ABSTRACT

Floods have become more common as a result of the ongoing changes in the environment caused by increased urbanisation and global temperature change, causing havoc on lives and property. As a result, it’s essential to identify the factors that cause floods and flood-prone areas, which could be accomplished by playacting Flood Vulnerability Modelling (FSM) victimisation and hybrid machine learning models to urge correct and semi-permanent results that will be used to implement mitigation measures and flood risk management. To begin, feature choice and multi-collinearity analysis were used to confirm the factors’ prophetical capability and inter-relationships. Following that, IOE was used to analyse the association between the flood moving factors’ categories and flooding, yet because of the influence (weight) of each part on flooding, victimisation quantity, and variable mathematics analysis.

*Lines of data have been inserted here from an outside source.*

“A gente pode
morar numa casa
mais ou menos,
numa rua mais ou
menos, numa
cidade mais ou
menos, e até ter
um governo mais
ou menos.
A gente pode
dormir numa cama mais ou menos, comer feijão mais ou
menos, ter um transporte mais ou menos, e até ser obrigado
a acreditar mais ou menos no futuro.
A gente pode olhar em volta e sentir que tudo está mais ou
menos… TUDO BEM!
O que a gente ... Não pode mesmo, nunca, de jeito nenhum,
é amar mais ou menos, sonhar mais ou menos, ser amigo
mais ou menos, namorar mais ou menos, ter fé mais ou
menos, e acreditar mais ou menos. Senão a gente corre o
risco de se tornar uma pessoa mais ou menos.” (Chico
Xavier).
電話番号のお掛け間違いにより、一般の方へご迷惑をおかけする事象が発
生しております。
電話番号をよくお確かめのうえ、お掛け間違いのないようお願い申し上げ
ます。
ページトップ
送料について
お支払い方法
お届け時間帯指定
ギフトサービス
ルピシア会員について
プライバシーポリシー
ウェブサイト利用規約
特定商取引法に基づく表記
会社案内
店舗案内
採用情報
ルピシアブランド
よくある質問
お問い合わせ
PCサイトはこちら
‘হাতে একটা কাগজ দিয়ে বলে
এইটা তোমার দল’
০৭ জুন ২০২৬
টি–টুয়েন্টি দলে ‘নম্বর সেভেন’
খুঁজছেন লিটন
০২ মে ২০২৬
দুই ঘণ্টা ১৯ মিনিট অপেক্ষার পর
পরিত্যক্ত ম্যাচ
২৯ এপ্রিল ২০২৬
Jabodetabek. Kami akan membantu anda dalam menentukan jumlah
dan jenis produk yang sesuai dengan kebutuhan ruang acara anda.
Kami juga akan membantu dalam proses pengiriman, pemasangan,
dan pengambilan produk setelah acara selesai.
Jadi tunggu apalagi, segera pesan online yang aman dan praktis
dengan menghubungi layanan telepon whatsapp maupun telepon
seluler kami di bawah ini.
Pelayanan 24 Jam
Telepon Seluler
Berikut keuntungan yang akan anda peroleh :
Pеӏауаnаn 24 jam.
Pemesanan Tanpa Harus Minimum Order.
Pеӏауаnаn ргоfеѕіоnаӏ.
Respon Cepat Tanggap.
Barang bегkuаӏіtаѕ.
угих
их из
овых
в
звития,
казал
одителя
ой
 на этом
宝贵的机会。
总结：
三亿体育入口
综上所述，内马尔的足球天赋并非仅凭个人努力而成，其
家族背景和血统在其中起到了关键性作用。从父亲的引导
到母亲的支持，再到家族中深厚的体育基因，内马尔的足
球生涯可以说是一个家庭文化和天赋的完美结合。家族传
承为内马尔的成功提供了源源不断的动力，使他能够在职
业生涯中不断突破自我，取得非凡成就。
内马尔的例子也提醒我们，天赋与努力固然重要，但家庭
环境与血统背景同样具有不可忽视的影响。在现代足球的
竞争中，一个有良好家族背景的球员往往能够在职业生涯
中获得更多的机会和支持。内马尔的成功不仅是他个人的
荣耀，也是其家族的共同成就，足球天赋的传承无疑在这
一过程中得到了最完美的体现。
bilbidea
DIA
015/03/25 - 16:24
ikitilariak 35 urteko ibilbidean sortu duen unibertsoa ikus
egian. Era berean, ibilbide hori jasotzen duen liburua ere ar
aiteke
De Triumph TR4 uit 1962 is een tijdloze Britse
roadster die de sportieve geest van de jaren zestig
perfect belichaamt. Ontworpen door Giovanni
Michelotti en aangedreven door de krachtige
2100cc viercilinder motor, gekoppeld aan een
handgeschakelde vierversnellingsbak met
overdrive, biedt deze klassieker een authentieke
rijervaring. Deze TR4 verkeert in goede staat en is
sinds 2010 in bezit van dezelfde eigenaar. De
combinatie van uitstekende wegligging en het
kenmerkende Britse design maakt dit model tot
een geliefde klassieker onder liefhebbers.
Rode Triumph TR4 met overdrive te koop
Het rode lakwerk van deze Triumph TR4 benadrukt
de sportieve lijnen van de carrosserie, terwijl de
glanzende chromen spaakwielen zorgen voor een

The load that was obtained was then used to train machine learning models. The instructed models’ performance was evaluated victimisation the well-known area beneath the curve (AUC) and math indicators. According to the data, the DT-IOE hybrid model had the most effective forecast accuracy of eighty-seven percent, whereas the DT had the rock bottom prediction performance of.0 percent, according to the data. The ultimate susceptibleness maps discovered that around twenty percent of the analysis space is very vulnerable to flooding, which human-induced causes have a giant impact on flooding within the region.